● **Assignment**
No images, please. Copy each entry below exactly as it reads.

● **Material to process**
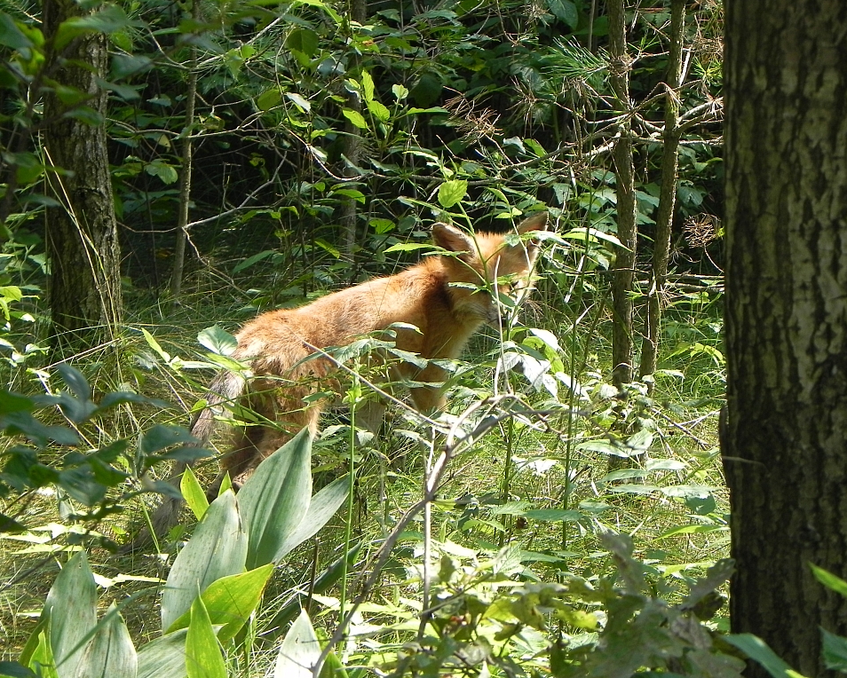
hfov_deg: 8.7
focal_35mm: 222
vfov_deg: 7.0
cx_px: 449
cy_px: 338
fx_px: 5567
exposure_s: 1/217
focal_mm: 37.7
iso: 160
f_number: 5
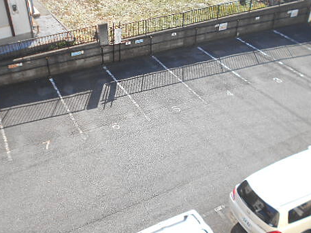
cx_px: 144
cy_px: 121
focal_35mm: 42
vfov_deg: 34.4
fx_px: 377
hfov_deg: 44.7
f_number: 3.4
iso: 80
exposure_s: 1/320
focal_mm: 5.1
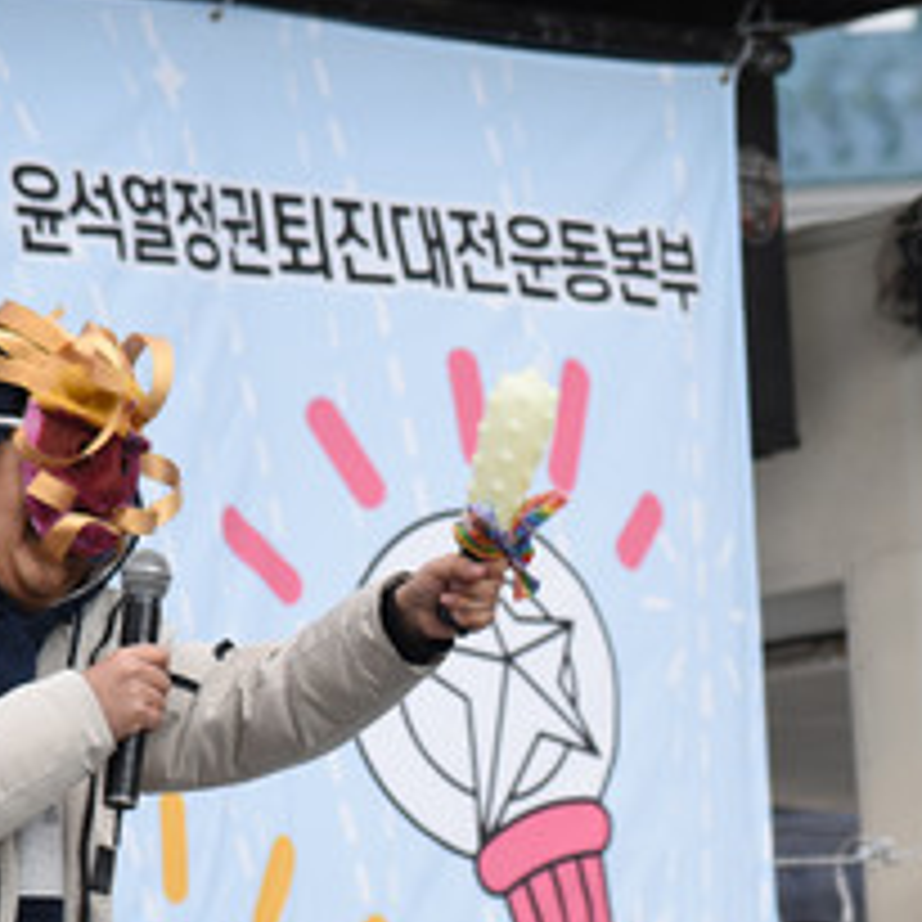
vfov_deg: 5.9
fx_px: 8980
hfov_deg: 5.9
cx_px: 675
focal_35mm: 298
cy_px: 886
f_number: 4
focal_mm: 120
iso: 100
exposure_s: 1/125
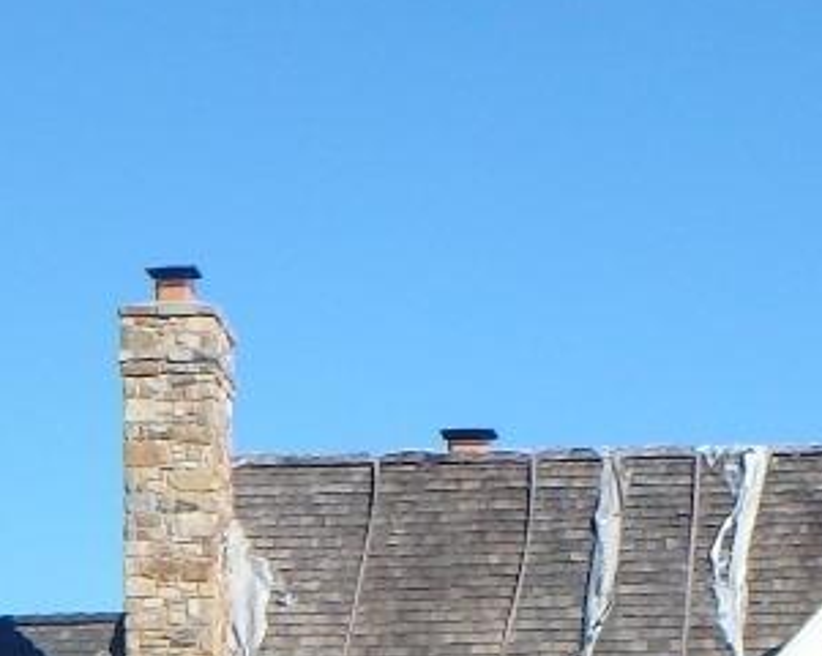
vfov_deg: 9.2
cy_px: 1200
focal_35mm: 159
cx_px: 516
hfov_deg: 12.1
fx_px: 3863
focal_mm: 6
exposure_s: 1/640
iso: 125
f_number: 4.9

● **Result of the task**
hfov_deg: 8.7
focal_35mm: 222
vfov_deg: 7.0
cx_px: 449
cy_px: 338
fx_px: 5567
exposure_s: 1/217
focal_mm: 37.7
iso: 160
f_number: 5
cx_px: 144
cy_px: 121
focal_35mm: 42
vfov_deg: 34.4
fx_px: 377
hfov_deg: 44.7
f_number: 3.4
iso: 80
exposure_s: 1/320
focal_mm: 5.1
vfov_deg: 5.9
fx_px: 8980
hfov_deg: 5.9
cx_px: 675
focal_35mm: 298
cy_px: 886
f_number: 4
focal_mm: 120
iso: 100
exposure_s: 1/125
vfov_deg: 9.2
cy_px: 1200
focal_35mm: 159
cx_px: 516
hfov_deg: 12.1
fx_px: 3863
focal_mm: 6
exposure_s: 1/640
iso: 125
f_number: 4.9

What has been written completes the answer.